[[ Listed entries open ]]

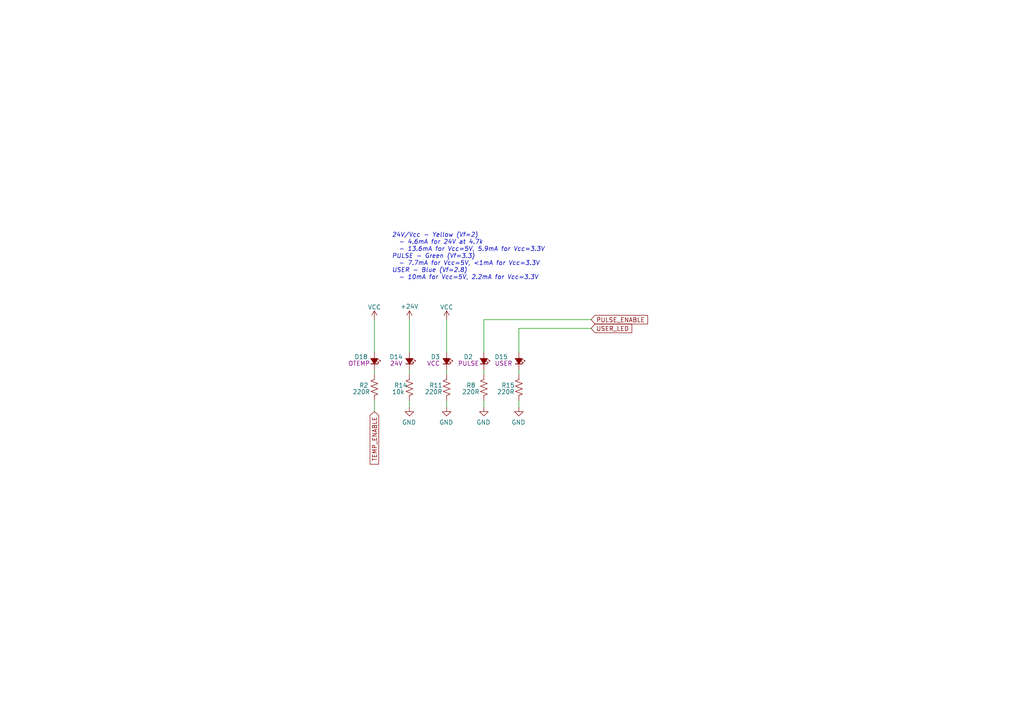
<source format=kicad_sch>
(kicad_sch (version 20211123) (generator eeschema)

  (uuid 513b3288-45be-4044-abcf-6a18690e9a29)

  (paper "A4")

  (title_block
    (title "Luminator MAX3000 Custom Driver Board")
    (date "2023-03-21")
    (rev "E")
  )

  


  (wire (pts (xy 108.585 107.315) (xy 108.585 108.585))
    (stroke (width 0) (type default) (color 0 0 0 0))
    (uuid 035b6f15-174d-4c01-9a8c-8713125dcff9)
  )
  (wire (pts (xy 140.335 92.71) (xy 140.335 102.235))
    (stroke (width 0) (type default) (color 0 0 0 0))
    (uuid 125feae1-94a5-4d75-a3b2-16db2ad1d170)
  )
  (wire (pts (xy 150.495 118.11) (xy 150.495 116.205))
    (stroke (width 0) (type default) (color 0 0 0 0))
    (uuid 12cf4dcb-59f1-46e6-b1cc-dc095527e8e3)
  )
  (wire (pts (xy 171.45 95.25) (xy 150.495 95.25))
    (stroke (width 0) (type default) (color 0 0 0 0))
    (uuid 29f156e3-7acb-49f9-9579-2d70b9eb90a7)
  )
  (wire (pts (xy 140.335 118.11) (xy 140.335 116.205))
    (stroke (width 0) (type default) (color 0 0 0 0))
    (uuid 466516bd-8c4d-4318-ae96-385365c628c4)
  )
  (wire (pts (xy 150.495 95.25) (xy 150.495 102.235))
    (stroke (width 0) (type default) (color 0 0 0 0))
    (uuid 5ea1cbc7-7c81-417f-9224-9f8043f5d738)
  )
  (wire (pts (xy 108.585 92.71) (xy 108.585 102.235))
    (stroke (width 0) (type default) (color 0 0 0 0))
    (uuid 8e2375ab-1f40-4878-b376-985ee0587798)
  )
  (wire (pts (xy 118.745 92.71) (xy 118.745 102.235))
    (stroke (width 0) (type default) (color 0 0 0 0))
    (uuid 976eb4e9-a9c0-43c0-9563-6e741b395212)
  )
  (wire (pts (xy 140.335 107.315) (xy 140.335 108.585))
    (stroke (width 0) (type default) (color 0 0 0 0))
    (uuid 9f45adbb-ec76-4130-9add-58c6f06d6a8e)
  )
  (wire (pts (xy 129.54 107.315) (xy 129.54 108.585))
    (stroke (width 0) (type default) (color 0 0 0 0))
    (uuid a8026642-b3b2-4ef5-ad48-5cdfe7ca4a2e)
  )
  (wire (pts (xy 171.45 92.71) (xy 140.335 92.71))
    (stroke (width 0) (type default) (color 0 0 0 0))
    (uuid b17c2608-5937-4d4b-845d-999de76b0cd1)
  )
  (wire (pts (xy 129.54 92.71) (xy 129.54 102.235))
    (stroke (width 0) (type default) (color 0 0 0 0))
    (uuid b2f357eb-6616-48fc-a7b1-8527f1d178dc)
  )
  (wire (pts (xy 118.745 107.315) (xy 118.745 108.585))
    (stroke (width 0) (type default) (color 0 0 0 0))
    (uuid dac12fd2-701a-497f-84b2-392be953edce)
  )
  (wire (pts (xy 150.495 107.315) (xy 150.495 108.585))
    (stroke (width 0) (type default) (color 0 0 0 0))
    (uuid e8e3df72-dab3-4202-8495-5aa48d6d47f7)
  )
  (wire (pts (xy 118.745 118.11) (xy 118.745 116.205))
    (stroke (width 0) (type default) (color 0 0 0 0))
    (uuid ed0cb06f-9d37-4dfb-9030-addc96f6e43f)
  )
  (wire (pts (xy 108.585 116.205) (xy 108.585 119.38))
    (stroke (width 0) (type default) (color 0 0 0 0))
    (uuid ff4f9d1a-b7b8-406b-bcc5-f6b4e404b4ec)
  )
  (wire (pts (xy 129.54 118.11) (xy 129.54 116.205))
    (stroke (width 0) (type default) (color 0 0 0 0))
    (uuid ff74cc08-d057-42cb-9fb7-0f8c00d2ec91)
  )

  (text "24V/Vcc - Yellow (Vf=2)\n  - 4.6mA for 24V at 4.7k\n  - 13.6mA for Vcc=5V, 5.9mA for Vcc=3.3V\nPULSE - Green (Vf=3.3)\n  - 7.7mA for Vcc=5V, <1mA for Vcc=3.3V\nUSER - Blue (Vf=2.8) \n  - 10mA for Vcc=5V, 2.2mA for Vcc=3.3V\n"
    (at 113.665 81.28 0)
    (effects (font (size 1.27 1.27) italic) (justify left bottom))
    (uuid b80b3a04-a3d9-453c-b9ca-880547655442)
  )

  (global_label "TEMP_ENABLE" (shape input) (at 108.585 119.38 270) (fields_autoplaced)
    (effects (font (size 1.27 1.27)) (justify right))
    (uuid 0a690166-871c-42ff-955e-155001ffb04f)
    (property "Intersheet References" "${INTERSHEET_REFS}" (id 0) (at 108.6644 134.5252 90)
      (effects (font (size 1.27 1.27)) (justify right) hide)
    )
  )
  (global_label "USER_LED" (shape input) (at 171.45 95.25 0) (fields_autoplaced)
    (effects (font (size 1.27 1.27)) (justify left))
    (uuid 37da8567-b729-4f57-978f-48a281622412)
    (property "Intersheet References" "${INTERSHEET_REFS}" (id 0) (at 183.148 95.1706 0)
      (effects (font (size 1.27 1.27)) (justify left) hide)
    )
  )
  (global_label "PULSE_ENABLE" (shape input) (at 171.45 92.71 0) (fields_autoplaced)
    (effects (font (size 1.27 1.27)) (justify left))
    (uuid dcc87246-5e00-4675-9109-7098c95cc160)
    (property "Intersheet References" "${INTERSHEET_REFS}" (id 0) (at 187.7442 92.6306 0)
      (effects (font (size 1.27 1.27)) (justify left) hide)
    )
  )

  (symbol (lib_id "Device:LED_Small_Filled") (at 108.585 104.775 270) (mirror x) (unit 1)
    (in_bom yes) (on_board yes)
    (uuid 07ff1706-3531-4b71-aff9-47f7d520c41c)
    (property "Reference" "D18" (id 0) (at 106.68 103.505 90)
      (effects (font (size 1.27 1.27)) (justify right))
    )
    (property "Value" "NCD0805R1" (id 1) (at 106.68 105.41 90)
      (effects (font (size 1.27 1.27)) (justify right) hide)
    )
    (property "Footprint" "LED_SMD:LED_0805_2012Metric" (id 2) (at 108.585 104.775 90)
      (effects (font (size 1.27 1.27)) hide)
    )
    (property "Datasheet" "~" (id 3) (at 108.585 104.775 90)
      (effects (font (size 1.27 1.27)) hide)
    )
    (property "LCSC" "C84256" (id 4) (at 108.585 104.775 90)
      (effects (font (size 1.27 1.27)) hide)
    )
    (property "Text" "OTEMP" (id 5) (at 104.14 105.41 90))
    (property "Digikey" "" (id 6) (at 108.585 104.775 0)
      (effects (font (size 1.27 1.27)) hide)
    )
    (pin "1" (uuid 5d28727a-c240-4428-b284-720eb3459e83))
    (pin "2" (uuid 46edeb46-3310-41ef-9030-534b2b7068aa))
  )

  (symbol (lib_id "power:GND") (at 129.54 118.11 0) (mirror y) (unit 1)
    (in_bom yes) (on_board yes)
    (uuid 1452a3a3-2292-4ac5-9f2f-9e9f0a06177d)
    (property "Reference" "#PWR031" (id 0) (at 129.54 124.46 0)
      (effects (font (size 1.27 1.27)) hide)
    )
    (property "Value" "GND" (id 1) (at 129.413 122.5042 0))
    (property "Footprint" "" (id 2) (at 129.54 118.11 0)
      (effects (font (size 1.27 1.27)) hide)
    )
    (property "Datasheet" "" (id 3) (at 129.54 118.11 0)
      (effects (font (size 1.27 1.27)) hide)
    )
    (pin "1" (uuid 0cb50019-e205-48a8-b186-239ae12ce45e))
  )

  (symbol (lib_id "power:GND") (at 140.335 118.11 0) (mirror y) (unit 1)
    (in_bom yes) (on_board yes)
    (uuid 3050d6f4-72ab-48fb-8432-3f483cde7363)
    (property "Reference" "#PWR053" (id 0) (at 140.335 124.46 0)
      (effects (font (size 1.27 1.27)) hide)
    )
    (property "Value" "GND" (id 1) (at 140.208 122.5042 0))
    (property "Footprint" "" (id 2) (at 140.335 118.11 0)
      (effects (font (size 1.27 1.27)) hide)
    )
    (property "Datasheet" "" (id 3) (at 140.335 118.11 0)
      (effects (font (size 1.27 1.27)) hide)
    )
    (pin "1" (uuid d455e3c6-223d-4ae3-a8bb-7ad036cfe35c))
  )

  (symbol (lib_id "Device:R_US") (at 150.495 112.395 0) (mirror x) (unit 1)
    (in_bom yes) (on_board yes)
    (uuid 69691dfe-4b3a-4431-9a63-d015a0a2a988)
    (property "Reference" "R15" (id 0) (at 145.415 111.76 0)
      (effects (font (size 1.27 1.27)) (justify left))
    )
    (property "Value" "220R" (id 1) (at 144.145 113.665 0)
      (effects (font (size 1.27 1.27)) (justify left))
    )
    (property "Footprint" "Resistor_SMD:R_0603_1608Metric" (id 2) (at 151.511 112.141 90)
      (effects (font (size 1.27 1.27)) hide)
    )
    (property "Datasheet" "~" (id 3) (at 150.495 112.395 0)
      (effects (font (size 1.27 1.27)) hide)
    )
    (property "LCSC" "C22962" (id 4) (at 150.495 112.395 0)
      (effects (font (size 1.27 1.27)) hide)
    )
    (property "Digikey" "RMCF0603FT220RCT-ND" (id 5) (at 150.495 112.395 0)
      (effects (font (size 1.27 1.27)) hide)
    )
    (pin "1" (uuid 3f509658-a565-4738-83e7-529b304b9e54))
    (pin "2" (uuid f936e301-62ce-4c73-9a18-f8446ac2b1ff))
  )

  (symbol (lib_id "Device:R_US") (at 140.335 112.395 0) (mirror x) (unit 1)
    (in_bom yes) (on_board yes)
    (uuid 6bdf6709-8614-424a-8248-4ee1287ec5aa)
    (property "Reference" "R8" (id 0) (at 135.255 111.76 0)
      (effects (font (size 1.27 1.27)) (justify left))
    )
    (property "Value" "220R" (id 1) (at 133.985 113.665 0)
      (effects (font (size 1.27 1.27)) (justify left))
    )
    (property "Footprint" "Resistor_SMD:R_0603_1608Metric" (id 2) (at 141.351 112.141 90)
      (effects (font (size 1.27 1.27)) hide)
    )
    (property "Datasheet" "~" (id 3) (at 140.335 112.395 0)
      (effects (font (size 1.27 1.27)) hide)
    )
    (property "LCSC" "C22962" (id 4) (at 140.335 112.395 0)
      (effects (font (size 1.27 1.27)) hide)
    )
    (property "Digikey" "RMCF0603FT220RCT-ND" (id 5) (at 140.335 112.395 0)
      (effects (font (size 1.27 1.27)) hide)
    )
    (pin "1" (uuid 2086913f-8af1-4806-9af0-571ad2e343be))
    (pin "2" (uuid b03b7fa1-7b9b-488d-a5b4-557c738a0d5b))
  )

  (symbol (lib_id "power:+24V") (at 118.745 92.71 0) (unit 1)
    (in_bom yes) (on_board yes)
    (uuid 6e69b330-8b83-40b4-9d5f-f567a3e36450)
    (property "Reference" "#PWR0210" (id 0) (at 118.745 96.52 0)
      (effects (font (size 1.27 1.27)) hide)
    )
    (property "Value" "+24V" (id 1) (at 118.745 88.9 0))
    (property "Footprint" "" (id 2) (at 118.745 92.71 0)
      (effects (font (size 1.27 1.27)) hide)
    )
    (property "Datasheet" "" (id 3) (at 118.745 92.71 0)
      (effects (font (size 1.27 1.27)) hide)
    )
    (pin "1" (uuid 85de6720-2cd2-4310-a609-c59e71d7f395))
  )

  (symbol (lib_id "Device:LED_Small_Filled") (at 129.54 104.775 270) (mirror x) (unit 1)
    (in_bom yes) (on_board yes)
    (uuid 6f682019-a9ad-4a87-8613-c62f2db56257)
    (property "Reference" "D3" (id 0) (at 127.635 103.505 90)
      (effects (font (size 1.27 1.27)) (justify right))
    )
    (property "Value" "19-213/Y2C-CQ2R2L/3T(CY)" (id 1) (at 127.635 105.41 90)
      (effects (font (size 1.27 1.27)) (justify right) hide)
    )
    (property "Footprint" "LED_SMD:LED_0603_1608Metric" (id 2) (at 129.54 104.775 90)
      (effects (font (size 1.27 1.27)) hide)
    )
    (property "Datasheet" "~" (id 3) (at 129.54 104.775 90)
      (effects (font (size 1.27 1.27)) hide)
    )
    (property "LCSC" "C72038" (id 4) (at 129.54 104.775 90)
      (effects (font (size 1.27 1.27)) hide)
    )
    (property "Text" "VCC" (id 5) (at 125.73 105.41 90))
    (property "Digikey" "350-2032-1-ND" (id 6) (at 129.54 104.775 0)
      (effects (font (size 1.27 1.27)) hide)
    )
    (pin "1" (uuid bed5ac45-817d-40b2-8df4-1938088645b5))
    (pin "2" (uuid e92ed85f-6809-4485-a270-b76a36a06e61))
  )

  (symbol (lib_id "power:GND") (at 150.495 118.11 0) (mirror y) (unit 1)
    (in_bom yes) (on_board yes)
    (uuid 772c58a8-7dee-49b6-997c-3ffbf16427f4)
    (property "Reference" "#PWR0211" (id 0) (at 150.495 124.46 0)
      (effects (font (size 1.27 1.27)) hide)
    )
    (property "Value" "GND" (id 1) (at 150.368 122.5042 0))
    (property "Footprint" "" (id 2) (at 150.495 118.11 0)
      (effects (font (size 1.27 1.27)) hide)
    )
    (property "Datasheet" "" (id 3) (at 150.495 118.11 0)
      (effects (font (size 1.27 1.27)) hide)
    )
    (pin "1" (uuid 721a0e92-1464-44fa-b419-c196f8066c05))
  )

  (symbol (lib_id "Device:LED_Small_Filled") (at 150.495 104.775 270) (mirror x) (unit 1)
    (in_bom yes) (on_board yes)
    (uuid 7ab9c7dd-c8b7-40ca-ab78-af0799c4634c)
    (property "Reference" "D15" (id 0) (at 147.32 103.505 90)
      (effects (font (size 1.27 1.27)) (justify right))
    )
    (property "Value" "19-217/BHC-ZL1M2RY/3T" (id 1) (at 148.59 105.41 90)
      (effects (font (size 1.27 1.27)) (justify right) hide)
    )
    (property "Footprint" "LED_SMD:LED_0603_1608Metric" (id 2) (at 150.495 104.775 90)
      (effects (font (size 1.27 1.27)) hide)
    )
    (property "Datasheet" "~" (id 3) (at 150.495 104.775 90)
      (effects (font (size 1.27 1.27)) hide)
    )
    (property "LCSC" "C72041" (id 4) (at 150.495 104.775 90)
      (effects (font (size 1.27 1.27)) hide)
    )
    (property "Text" "USER" (id 5) (at 146.05 105.41 90))
    (property "Digikey" "160-1647-1-ND" (id 6) (at 150.495 104.775 0)
      (effects (font (size 1.27 1.27)) hide)
    )
    (pin "1" (uuid 121e8392-ab96-4bb3-b0b7-e806f51bd1d5))
    (pin "2" (uuid d0a39094-edd1-43ac-817e-75913cbb1c50))
  )

  (symbol (lib_id "power:VCC") (at 108.585 92.71 0) (unit 1)
    (in_bom yes) (on_board yes)
    (uuid 84756b74-604d-48e9-882f-4aaf6baa34a1)
    (property "Reference" "#PWR048" (id 0) (at 108.585 96.52 0)
      (effects (font (size 1.27 1.27)) hide)
    )
    (property "Value" "VCC" (id 1) (at 108.585 89.1055 0))
    (property "Footprint" "" (id 2) (at 108.585 92.71 0)
      (effects (font (size 1.27 1.27)) hide)
    )
    (property "Datasheet" "" (id 3) (at 108.585 92.71 0)
      (effects (font (size 1.27 1.27)) hide)
    )
    (pin "1" (uuid f9ffd73c-49da-45e2-b80e-799ebbb7c243))
  )

  (symbol (lib_id "power:VCC") (at 129.54 92.71 0) (unit 1)
    (in_bom yes) (on_board yes) (fields_autoplaced)
    (uuid 88251c21-8a6f-475f-8607-c613bbc2a33c)
    (property "Reference" "#PWR0221" (id 0) (at 129.54 96.52 0)
      (effects (font (size 1.27 1.27)) hide)
    )
    (property "Value" "VCC" (id 1) (at 129.54 89.1055 0))
    (property "Footprint" "" (id 2) (at 129.54 92.71 0)
      (effects (font (size 1.27 1.27)) hide)
    )
    (property "Datasheet" "" (id 3) (at 129.54 92.71 0)
      (effects (font (size 1.27 1.27)) hide)
    )
    (pin "1" (uuid 4ae02119-0ac1-4741-974a-7bf887654d31))
  )

  (symbol (lib_id "power:GND") (at 118.745 118.11 0) (mirror y) (unit 1)
    (in_bom yes) (on_board yes)
    (uuid 8bb90d01-9a5a-4abb-88a6-d6e250d2a166)
    (property "Reference" "#PWR0209" (id 0) (at 118.745 124.46 0)
      (effects (font (size 1.27 1.27)) hide)
    )
    (property "Value" "GND" (id 1) (at 118.618 122.5042 0))
    (property "Footprint" "" (id 2) (at 118.745 118.11 0)
      (effects (font (size 1.27 1.27)) hide)
    )
    (property "Datasheet" "" (id 3) (at 118.745 118.11 0)
      (effects (font (size 1.27 1.27)) hide)
    )
    (pin "1" (uuid 9fecff4b-be20-4c28-9526-3367a07c7330))
  )

  (symbol (lib_id "Device:R_US") (at 118.745 112.395 0) (mirror x) (unit 1)
    (in_bom yes) (on_board yes)
    (uuid bf15229b-c4cb-45d8-a84c-5ece37c52022)
    (property "Reference" "R14" (id 0) (at 114.3 111.76 0)
      (effects (font (size 1.27 1.27)) (justify left))
    )
    (property "Value" "10k" (id 1) (at 113.665 113.665 0)
      (effects (font (size 1.27 1.27)) (justify left))
    )
    (property "Footprint" "Resistor_SMD:R_0805_2012Metric" (id 2) (at 119.761 112.141 90)
      (effects (font (size 1.27 1.27)) hide)
    )
    (property "Datasheet" "~" (id 3) (at 118.745 112.395 0)
      (effects (font (size 1.27 1.27)) hide)
    )
    (property "LCSC" "C17414" (id 4) (at 118.745 112.395 0)
      (effects (font (size 1.27 1.27)) hide)
    )
    (property "Digikey" "RMCF0805JT10K0CT-ND" (id 5) (at 118.745 112.395 0)
      (effects (font (size 1.27 1.27)) hide)
    )
    (pin "1" (uuid 7c7c1dd1-5c8a-42b5-babf-e1112edb4b2c))
    (pin "2" (uuid fc8de522-5d6d-42e5-a732-cc9ba4ed7419))
  )

  (symbol (lib_id "Device:LED_Small_Filled") (at 118.745 104.775 270) (mirror x) (unit 1)
    (in_bom yes) (on_board yes)
    (uuid ce49c05e-ff97-464e-b2f9-bbe24726a10a)
    (property "Reference" "D14" (id 0) (at 116.84 103.505 90)
      (effects (font (size 1.27 1.27)) (justify right))
    )
    (property "Value" "19-213/Y2C-CQ2R2L/3T(CY)" (id 1) (at 116.84 105.41 90)
      (effects (font (size 1.27 1.27)) (justify right) hide)
    )
    (property "Footprint" "LED_SMD:LED_0603_1608Metric" (id 2) (at 118.745 104.775 90)
      (effects (font (size 1.27 1.27)) hide)
    )
    (property "Datasheet" "~" (id 3) (at 118.745 104.775 90)
      (effects (font (size 1.27 1.27)) hide)
    )
    (property "LCSC" "C72038" (id 4) (at 118.745 104.775 90)
      (effects (font (size 1.27 1.27)) hide)
    )
    (property "Text" "24V" (id 5) (at 114.935 105.41 90))
    (property "Digikey" "350-2032-1-ND" (id 6) (at 118.745 104.775 0)
      (effects (font (size 1.27 1.27)) hide)
    )
    (pin "1" (uuid 2ebbfac9-0e0e-4557-9f53-c0b2887ad5c4))
    (pin "2" (uuid a7db2597-66a7-4ab5-92c2-1edce9eca54d))
  )

  (symbol (lib_id "Device:R_US") (at 108.585 112.395 0) (mirror x) (unit 1)
    (in_bom yes) (on_board yes)
    (uuid dc5f1215-156e-4839-89bc-0dfa23380604)
    (property "Reference" "R2" (id 0) (at 104.14 111.76 0)
      (effects (font (size 1.27 1.27)) (justify left))
    )
    (property "Value" "220R" (id 1) (at 102.235 113.665 0)
      (effects (font (size 1.27 1.27)) (justify left))
    )
    (property "Footprint" "Resistor_SMD:R_0603_1608Metric" (id 2) (at 109.601 112.141 90)
      (effects (font (size 1.27 1.27)) hide)
    )
    (property "Datasheet" "~" (id 3) (at 108.585 112.395 0)
      (effects (font (size 1.27 1.27)) hide)
    )
    (property "LCSC" "C22962" (id 4) (at 108.585 112.395 0)
      (effects (font (size 1.27 1.27)) hide)
    )
    (property "Digikey" "RMCF0603FT220RCT-ND" (id 5) (at 108.585 112.395 0)
      (effects (font (size 1.27 1.27)) hide)
    )
    (pin "1" (uuid feac590b-fbb6-4f7f-9bf8-0e6c85af7777))
    (pin "2" (uuid 544c8d98-e639-4321-a9e7-79e1c18566bc))
  )

  (symbol (lib_id "Device:R_US") (at 129.54 112.395 0) (mirror x) (unit 1)
    (in_bom yes) (on_board yes)
    (uuid e4cb40c2-762c-493f-bedd-84dae3ed175c)
    (property "Reference" "R11" (id 0) (at 124.46 111.76 0)
      (effects (font (size 1.27 1.27)) (justify left))
    )
    (property "Value" "220R" (id 1) (at 123.19 113.665 0)
      (effects (font (size 1.27 1.27)) (justify left))
    )
    (property "Footprint" "Resistor_SMD:R_0603_1608Metric" (id 2) (at 130.556 112.141 90)
      (effects (font (size 1.27 1.27)) hide)
    )
    (property "Datasheet" "~" (id 3) (at 129.54 112.395 0)
      (effects (font (size 1.27 1.27)) hide)
    )
    (property "LCSC" "C22962" (id 4) (at 129.54 112.395 0)
      (effects (font (size 1.27 1.27)) hide)
    )
    (property "Digikey" "RMCF0603FT220RCT-ND" (id 5) (at 129.54 112.395 0)
      (effects (font (size 1.27 1.27)) hide)
    )
    (pin "1" (uuid a03feb34-7b20-4425-97c6-2a5451df888f))
    (pin "2" (uuid 86abdbc4-e8d9-41d1-a43f-89db6be6f13b))
  )

  (symbol (lib_id "Device:LED_Small_Filled") (at 140.335 104.775 270) (mirror x) (unit 1)
    (in_bom yes) (on_board yes)
    (uuid e9de2ff4-bddf-4b8e-907a-74144b5b6b8d)
    (property "Reference" "D2" (id 0) (at 137.16 103.505 90)
      (effects (font (size 1.27 1.27)) (justify right))
    )
    (property "Value" "19-217/GHC-YR1S2/3T" (id 1) (at 138.43 105.41 90)
      (effects (font (size 1.27 1.27)) (justify right) hide)
    )
    (property "Footprint" "LED_SMD:LED_0603_1608Metric" (id 2) (at 140.335 104.775 90)
      (effects (font (size 1.27 1.27)) hide)
    )
    (property "Datasheet" "~" (id 3) (at 140.335 104.775 90)
      (effects (font (size 1.27 1.27)) hide)
    )
    (property "LCSC" "C72043" (id 4) (at 140.335 104.775 90)
      (effects (font (size 1.27 1.27)) hide)
    )
    (property "Text" "PULSE" (id 5) (at 135.89 105.41 90))
    (property "Digikey" "160-1446-1-ND" (id 6) (at 140.335 104.775 0)
      (effects (font (size 1.27 1.27)) hide)
    )
    (pin "1" (uuid 0ea8035c-04cc-4529-9e8a-e06e908c1253))
    (pin "2" (uuid 741b0398-254d-4632-b4e2-f47c7fd35796))
  )
)

</source>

[[ Listed entries closed ]]

Take the lines from the start of the material to the line with "(wire (pts (xy 140.335 107.315)", both included, and transcribe them exactly without the pictures.

Written response:
<source format=kicad_sch>
(kicad_sch (version 20211123) (generator eeschema)

  (uuid 513b3288-45be-4044-abcf-6a18690e9a29)

  (paper "A4")

  (title_block
    (title "Luminator MAX3000 Custom Driver Board")
    (date "2023-03-21")
    (rev "E")
  )

  


  (wire (pts (xy 108.585 107.315) (xy 108.585 108.585))
    (stroke (width 0) (type default) (color 0 0 0 0))
    (uuid 035b6f15-174d-4c01-9a8c-8713125dcff9)
  )
  (wire (pts (xy 140.335 92.71) (xy 140.335 102.235))
    (stroke (width 0) (type default) (color 0 0 0 0))
    (uuid 125feae1-94a5-4d75-a3b2-16db2ad1d170)
  )
  (wire (pts (xy 150.495 118.11) (xy 150.495 116.205))
    (stroke (width 0) (type default) (color 0 0 0 0))
    (uuid 12cf4dcb-59f1-46e6-b1cc-dc095527e8e3)
  )
  (wire (pts (xy 171.45 95.25) (xy 150.495 95.25))
    (stroke (width 0) (type default) (color 0 0 0 0))
    (uuid 29f156e3-7acb-49f9-9579-2d70b9eb90a7)
  )
  (wire (pts (xy 140.335 118.11) (xy 140.335 116.205))
    (stroke (width 0) (type default) (color 0 0 0 0))
    (uuid 466516bd-8c4d-4318-ae96-385365c628c4)
  )
  (wire (pts (xy 150.495 95.25) (xy 150.495 102.235))
    (stroke (width 0) (type default) (color 0 0 0 0))
    (uuid 5ea1cbc7-7c81-417f-9224-9f8043f5d738)
  )
  (wire (pts (xy 108.585 92.71) (xy 108.585 102.235))
    (stroke (width 0) (type default) (color 0 0 0 0))
    (uuid 8e2375ab-1f40-4878-b376-985ee0587798)
  )
  (wire (pts (xy 118.745 92.71) (xy 118.745 102.235))
    (stroke (width 0) (type default) (color 0 0 0 0))
    (uuid 976eb4e9-a9c0-43c0-9563-6e741b395212)
  )
  (wire (pts (xy 140.335 107.315) (xy 140.335 108.585))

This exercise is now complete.